=== Section Start ===

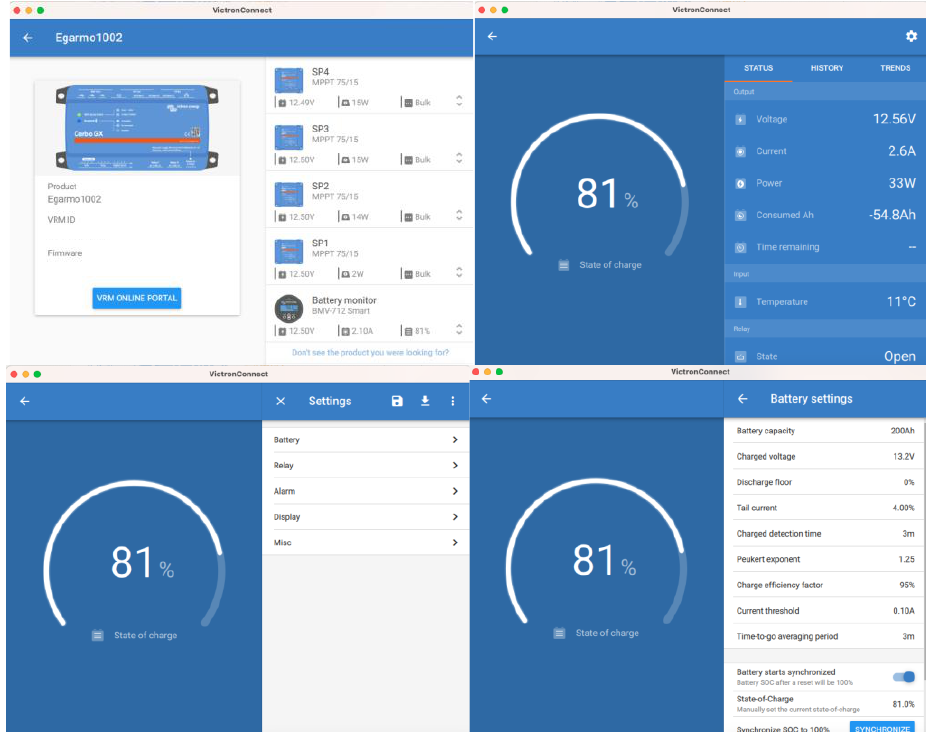
Figure 19. Optional user synchronization to 100% SOC.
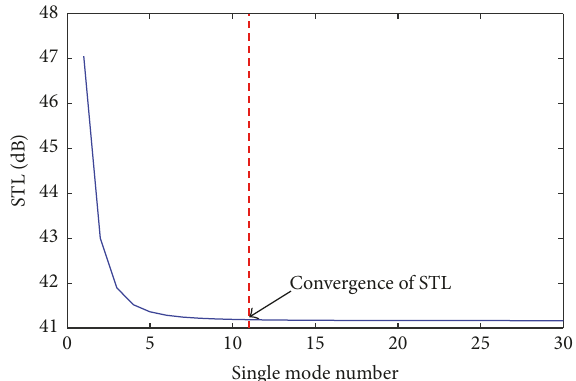
Figure 8: Convergence check of the infinite orthogonally rib- stiffened sandwich structure at the highest frequency of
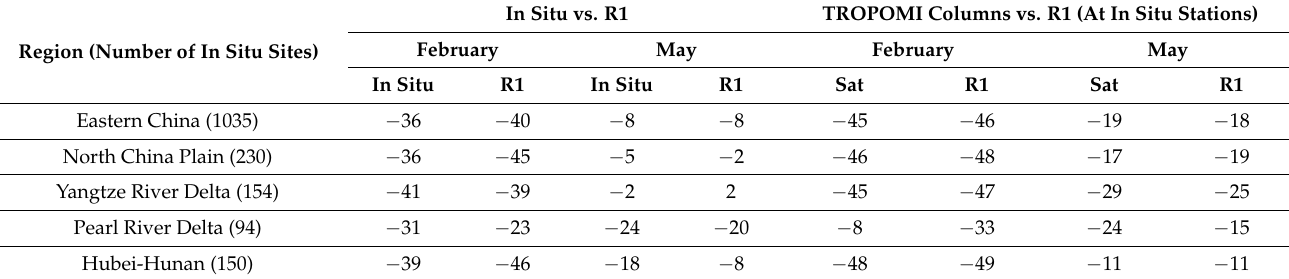
Table 3. Percentage changes between 2019 and 2020 in: (i) NO 2 surface concentrations modeled by the standard simulation (R1) and observed at network in situ measurement stations (Figure A1), and (ii) NO 2 columns modeled by R1 and observed by TROPOMI at the locations of the in situ observations. All values are calculated for the regions shown in Figure 4. The number of measurement stations is indicated for each region between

=== Section End ===

_EXERCISE_
Would you output the data exactly, without any of its images?

_ANSWER FOR THIS EXERCISE_
Figure 19. Optional user synchronization to 100% SOC.
Figure 8: Convergence check of the infinite orthogonally rib- stiffened sandwich structure at the highest frequency of
Table 3. Percentage changes between 2019 and 2020 in: (i) NO 2 surface concentrations modeled by the standard simulation (R1) and observed at network in situ measurement stations (Figure A1), and (ii) NO 2 columns modeled by R1 and observed by TROPOMI at the locations of the in situ observations. All values are calculated for the regions shown in Figure 4. The number of measurement stations is indicated for each region between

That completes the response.